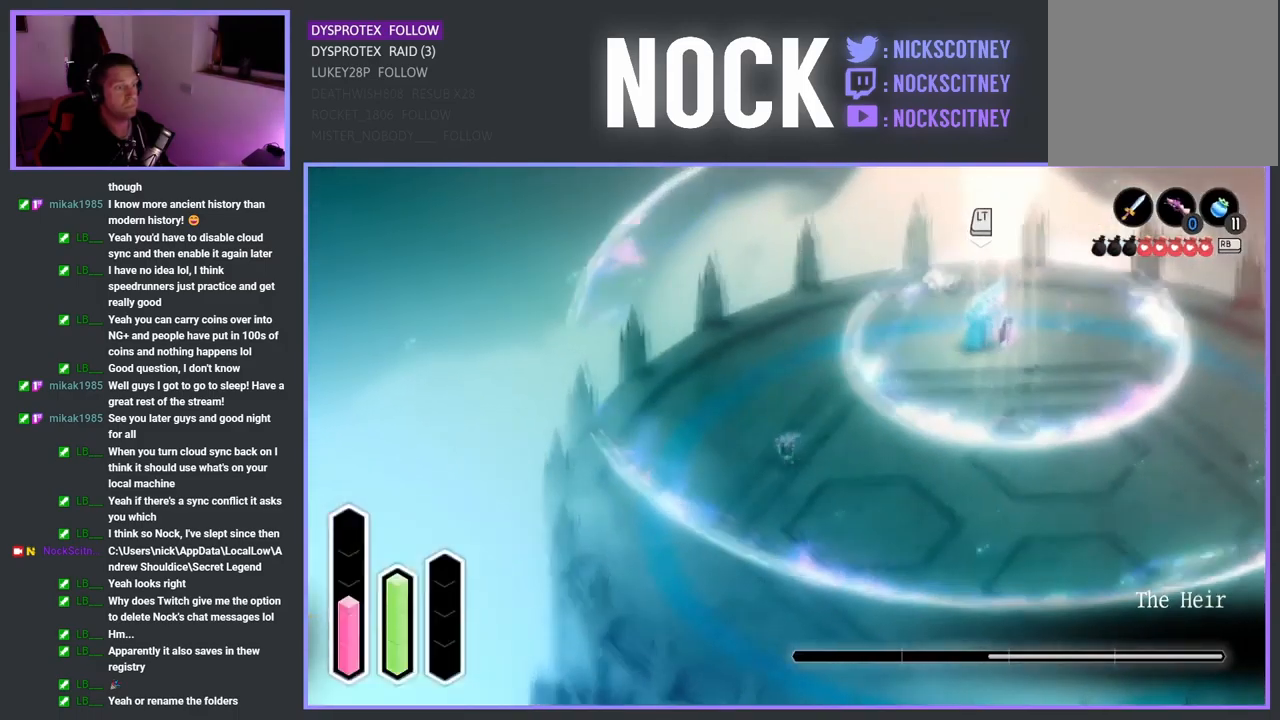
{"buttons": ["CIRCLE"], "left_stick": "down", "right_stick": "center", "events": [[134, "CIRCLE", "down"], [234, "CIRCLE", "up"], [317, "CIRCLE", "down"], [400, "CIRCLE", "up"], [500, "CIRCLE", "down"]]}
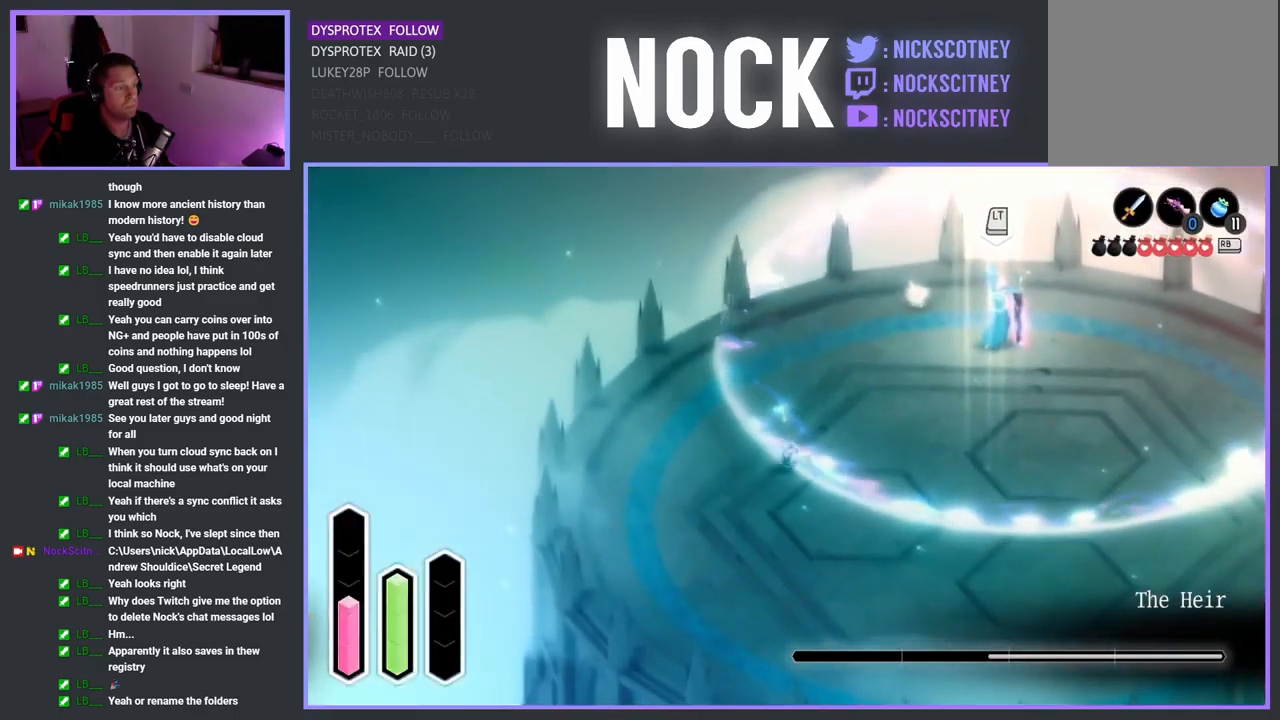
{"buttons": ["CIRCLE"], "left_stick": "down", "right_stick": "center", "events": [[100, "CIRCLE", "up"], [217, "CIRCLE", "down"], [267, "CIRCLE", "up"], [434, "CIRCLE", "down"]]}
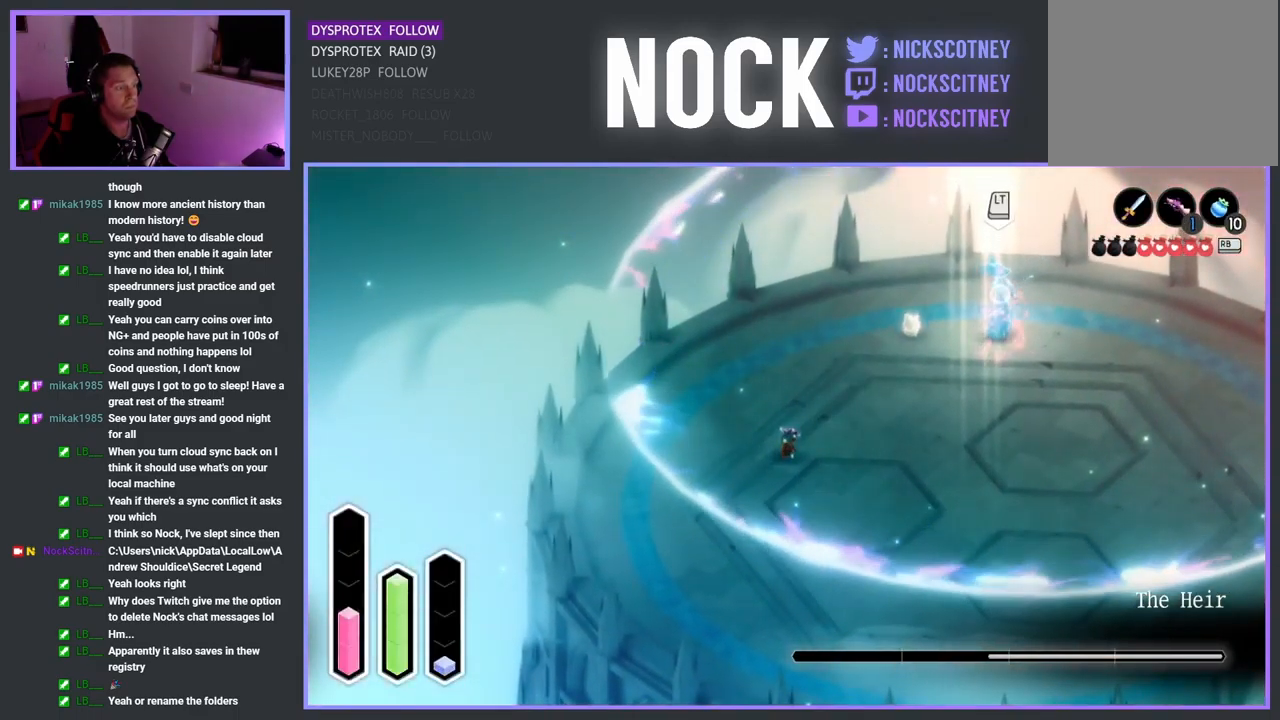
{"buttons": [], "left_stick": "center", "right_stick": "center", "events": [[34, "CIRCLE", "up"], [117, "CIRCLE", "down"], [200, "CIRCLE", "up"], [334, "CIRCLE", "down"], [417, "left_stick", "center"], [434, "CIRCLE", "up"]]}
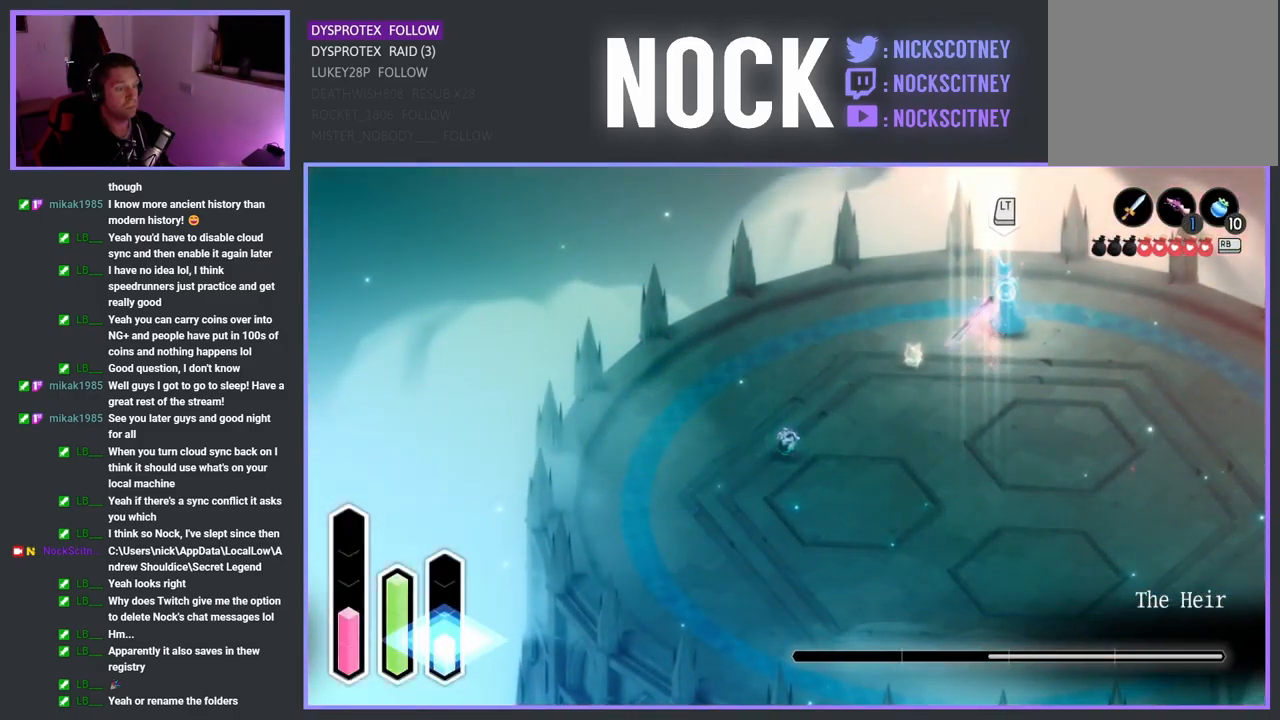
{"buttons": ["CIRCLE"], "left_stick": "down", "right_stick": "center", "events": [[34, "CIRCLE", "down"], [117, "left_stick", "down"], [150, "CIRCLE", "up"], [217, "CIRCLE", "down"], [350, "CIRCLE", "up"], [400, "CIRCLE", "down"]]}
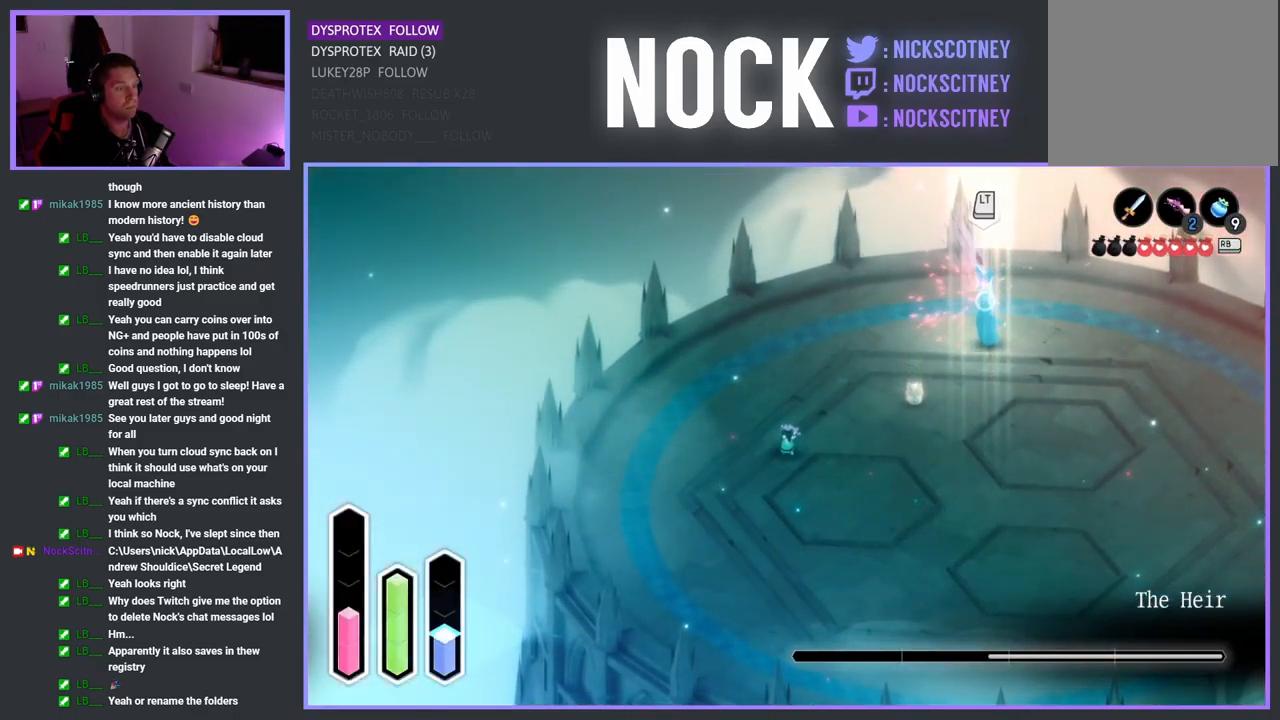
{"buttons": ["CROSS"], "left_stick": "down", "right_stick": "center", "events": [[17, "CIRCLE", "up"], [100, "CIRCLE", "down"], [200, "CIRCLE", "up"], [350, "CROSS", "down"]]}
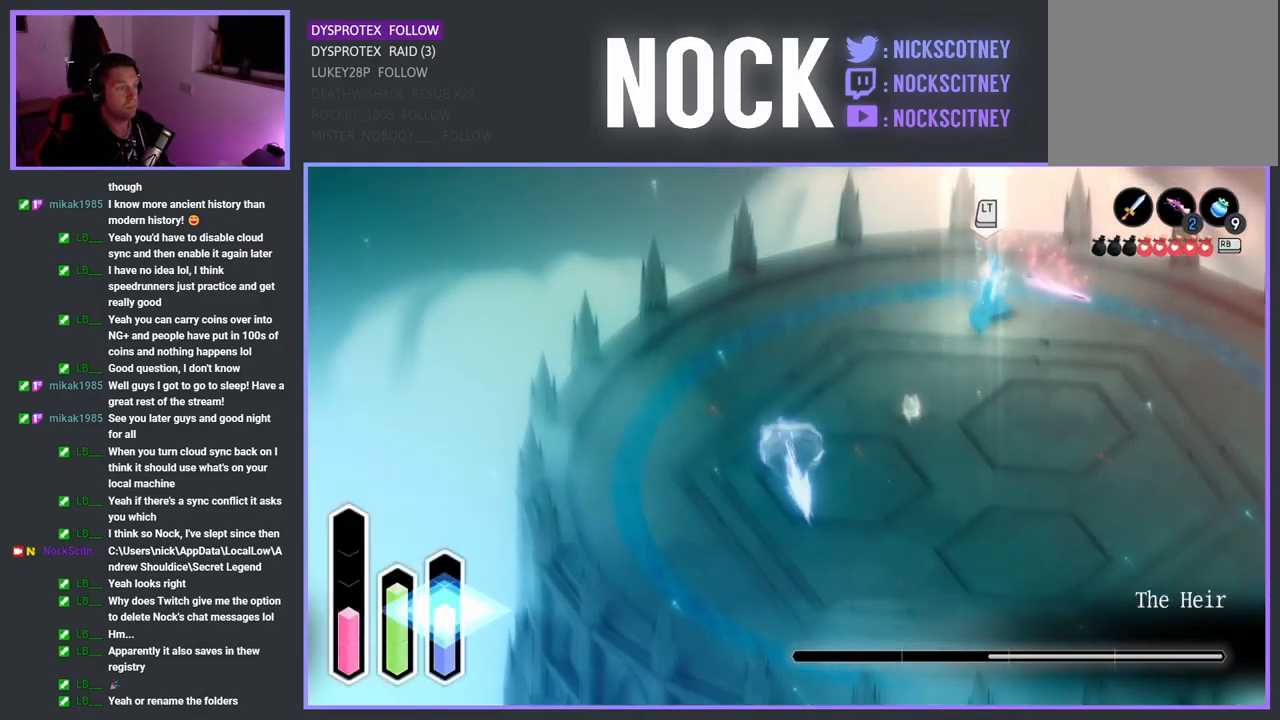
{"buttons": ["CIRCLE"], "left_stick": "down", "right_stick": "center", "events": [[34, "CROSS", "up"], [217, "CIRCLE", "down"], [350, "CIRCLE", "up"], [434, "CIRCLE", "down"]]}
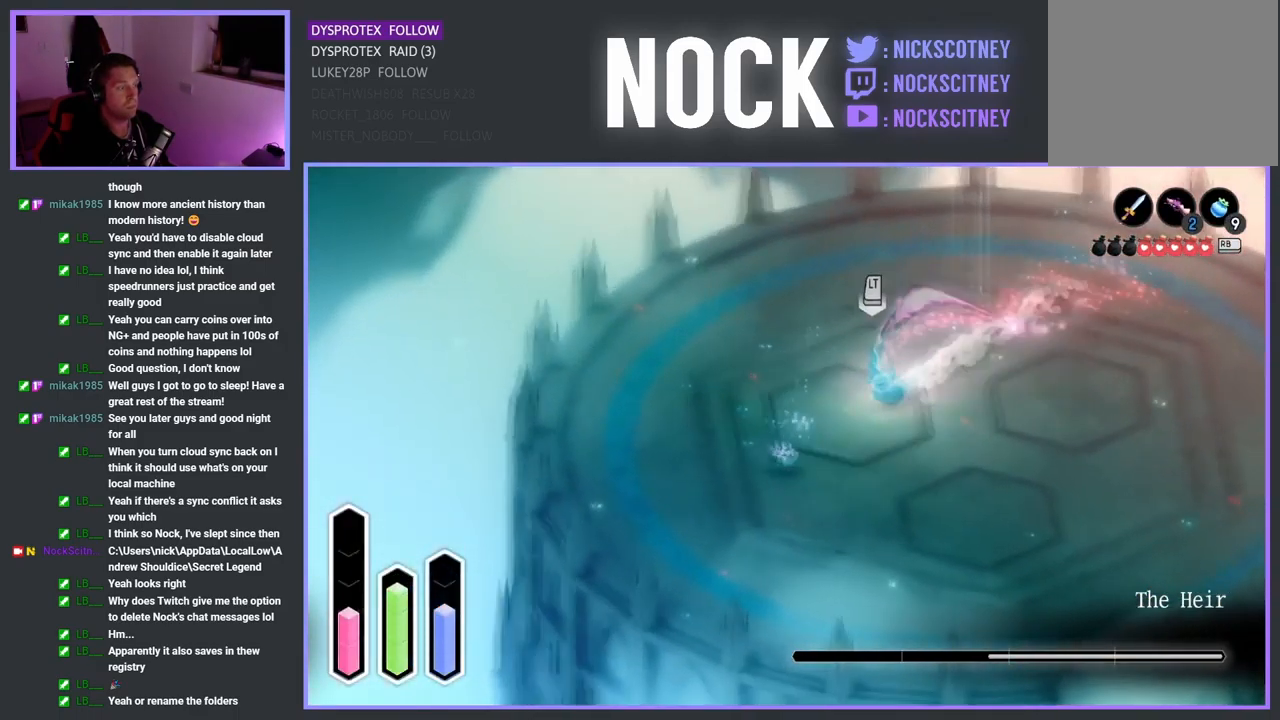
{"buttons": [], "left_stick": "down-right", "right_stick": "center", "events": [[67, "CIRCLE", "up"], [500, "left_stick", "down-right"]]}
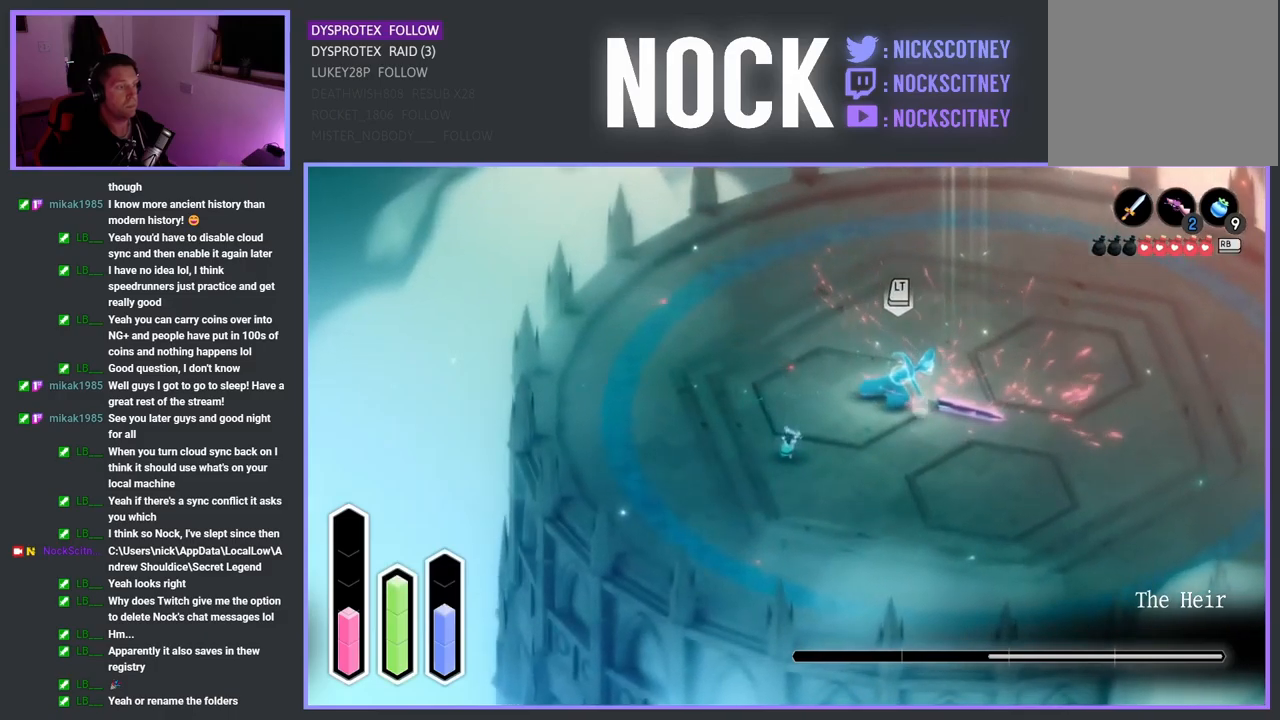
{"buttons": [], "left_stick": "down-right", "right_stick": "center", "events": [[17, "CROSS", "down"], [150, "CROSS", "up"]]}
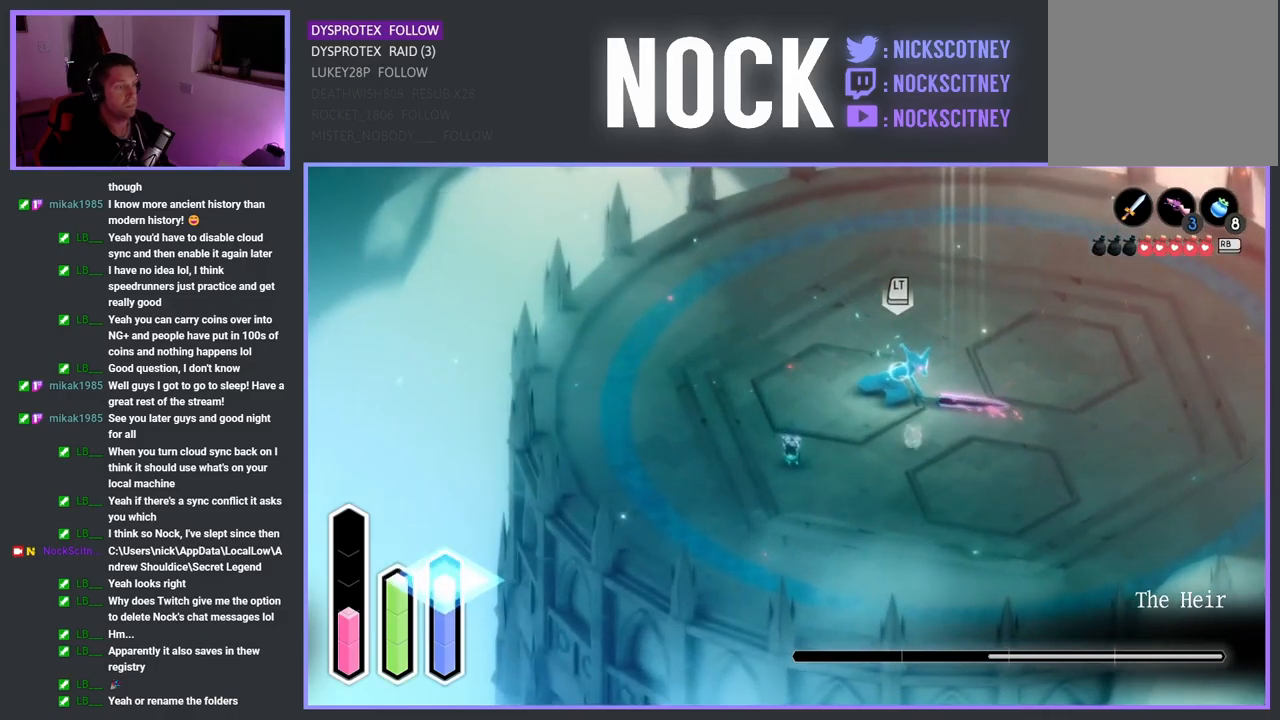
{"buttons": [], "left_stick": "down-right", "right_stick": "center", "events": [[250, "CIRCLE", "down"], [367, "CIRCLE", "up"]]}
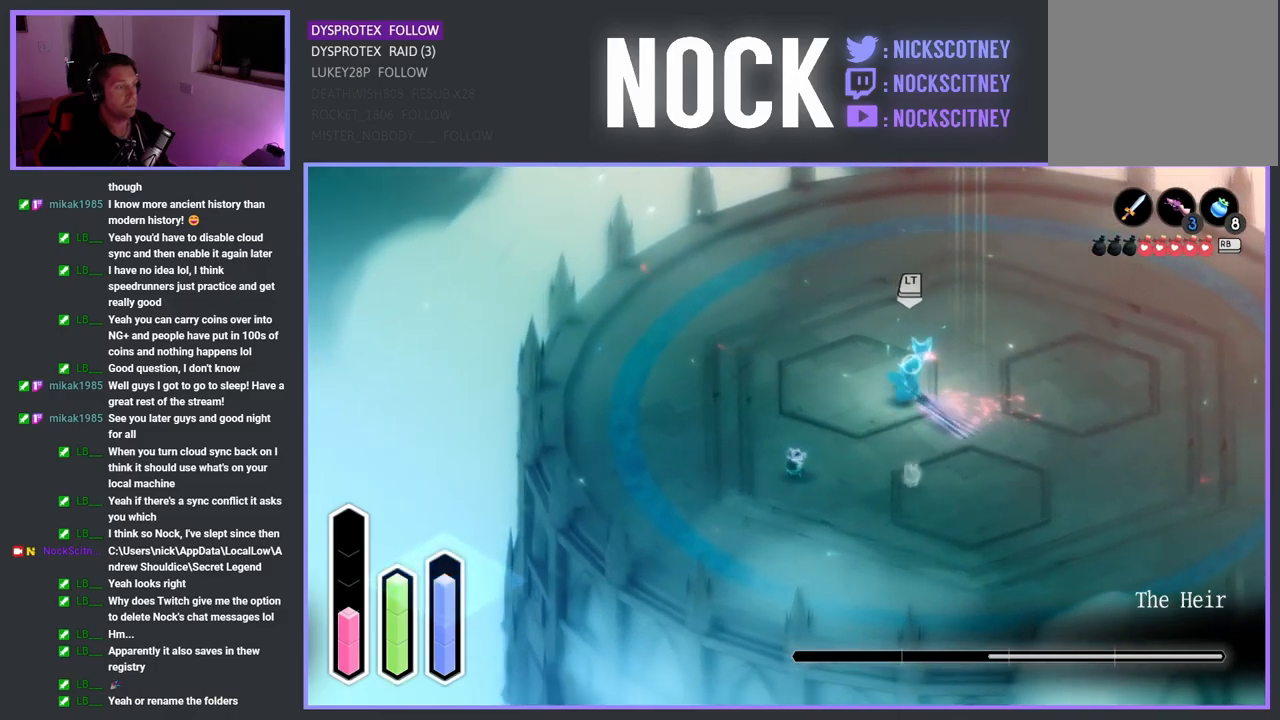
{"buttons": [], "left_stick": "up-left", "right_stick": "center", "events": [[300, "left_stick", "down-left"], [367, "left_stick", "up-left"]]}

Exercise goal:
Leaving every picture out, repeat each line of the material exactly.

Written response:
{"buttons": ["CIRCLE"], "left_stick": "down", "right_stick": "center", "events": [[134, "CIRCLE", "down"], [234, "CIRCLE", "up"], [317, "CIRCLE", "down"], [400, "CIRCLE", "up"], [500, "CIRCLE", "down"]]}
{"buttons": ["CIRCLE"], "left_stick": "down", "right_stick": "center", "events": [[100, "CIRCLE", "up"], [217, "CIRCLE", "down"], [267, "CIRCLE", "up"], [434, "CIRCLE", "down"]]}
{"buttons": [], "left_stick": "center", "right_stick": "center", "events": [[34, "CIRCLE", "up"], [117, "CIRCLE", "down"], [200, "CIRCLE", "up"], [334, "CIRCLE", "down"], [417, "left_stick", "center"], [434, "CIRCLE", "up"]]}
{"buttons": ["CIRCLE"], "left_stick": "down", "right_stick": "center", "events": [[34, "CIRCLE", "down"], [117, "left_stick", "down"], [150, "CIRCLE", "up"], [217, "CIRCLE", "down"], [350, "CIRCLE", "up"], [400, "CIRCLE", "down"]]}
{"buttons": ["CROSS"], "left_stick": "down", "right_stick": "center", "events": [[17, "CIRCLE", "up"], [100, "CIRCLE", "down"], [200, "CIRCLE", "up"], [350, "CROSS", "down"]]}
{"buttons": ["CIRCLE"], "left_stick": "down", "right_stick": "center", "events": [[34, "CROSS", "up"], [217, "CIRCLE", "down"], [350, "CIRCLE", "up"], [434, "CIRCLE", "down"]]}
{"buttons": [], "left_stick": "down-right", "right_stick": "center", "events": [[67, "CIRCLE", "up"], [500, "left_stick", "down-right"]]}
{"buttons": [], "left_stick": "down-right", "right_stick": "center", "events": [[17, "CROSS", "down"], [150, "CROSS", "up"]]}
{"buttons": [], "left_stick": "down-right", "right_stick": "center", "events": [[250, "CIRCLE", "down"], [367, "CIRCLE", "up"]]}
{"buttons": [], "left_stick": "up-left", "right_stick": "center", "events": [[300, "left_stick", "down-left"], [367, "left_stick", "up-left"]]}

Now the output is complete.